• The records:
- Opening Delimiter -
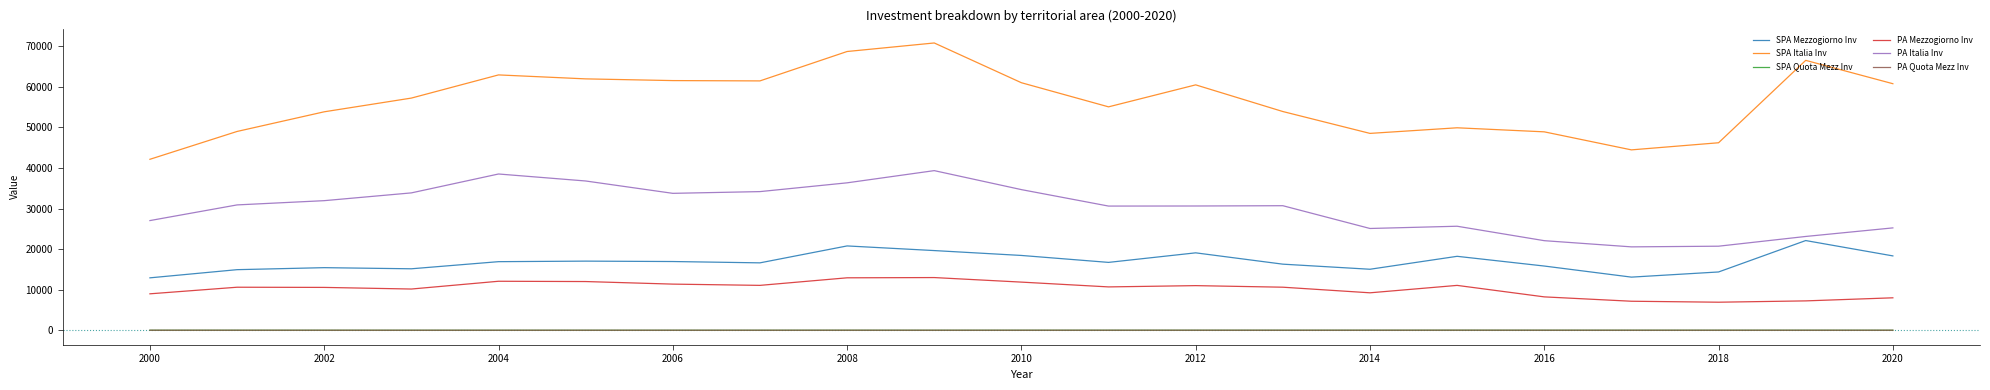

Which series has the largest total across all categories?

SPA Italia Inv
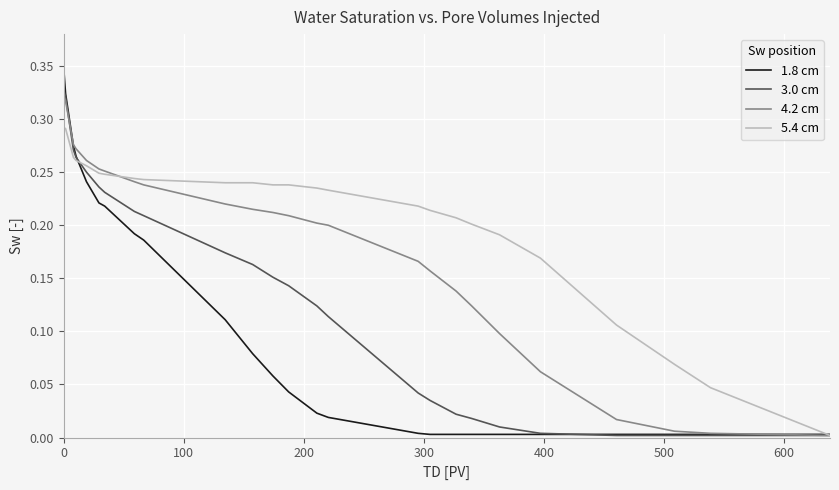

List the series in order of their overall mean, lowest first.

1.8 cm, 3.0 cm, 4.2 cm, 5.4 cm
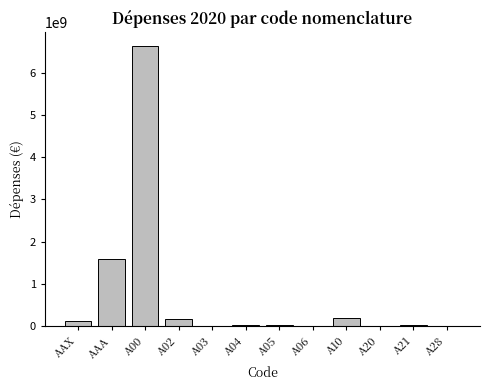

What is the sum of all values?

8795002539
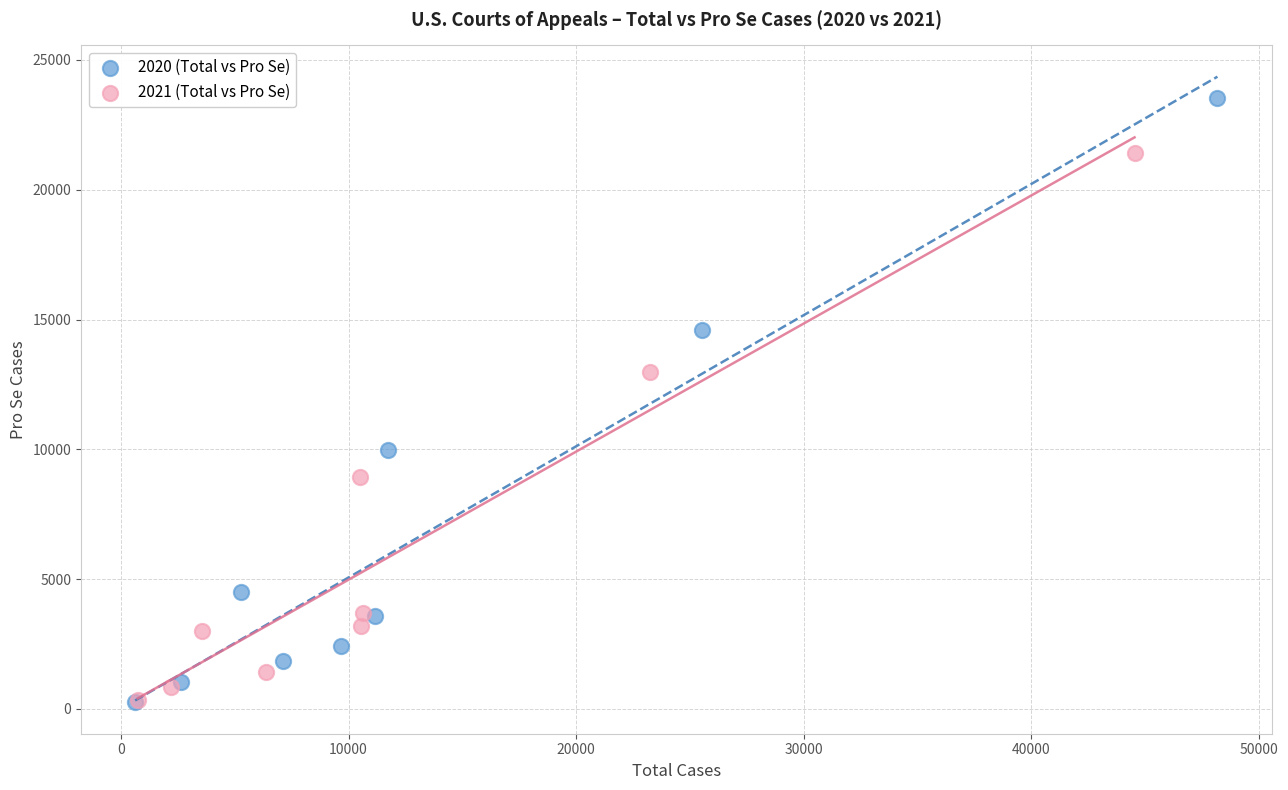

Which series has the widest spread of Y values?

2020 (Total vs Pro Se)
- Closing Delimiter -
• What you need to do:
Can you convert every text line in the records above into a JSON list of strings, one string per line, with blank lines dropped? Leave the pictures out of the list.

• Exercise response:
[
  "Which series has the largest total across all categories?",
  "SPA Italia Inv",
  "List the series in order of their overall mean, lowest first.",
  "1.8 cm, 3.0 cm, 4.2 cm, 5.4 cm",
  "What is the sum of all values?",
  "8795002539",
  "Which series has the widest spread of Y values?",
  "2020 (Total vs Pro Se)"
]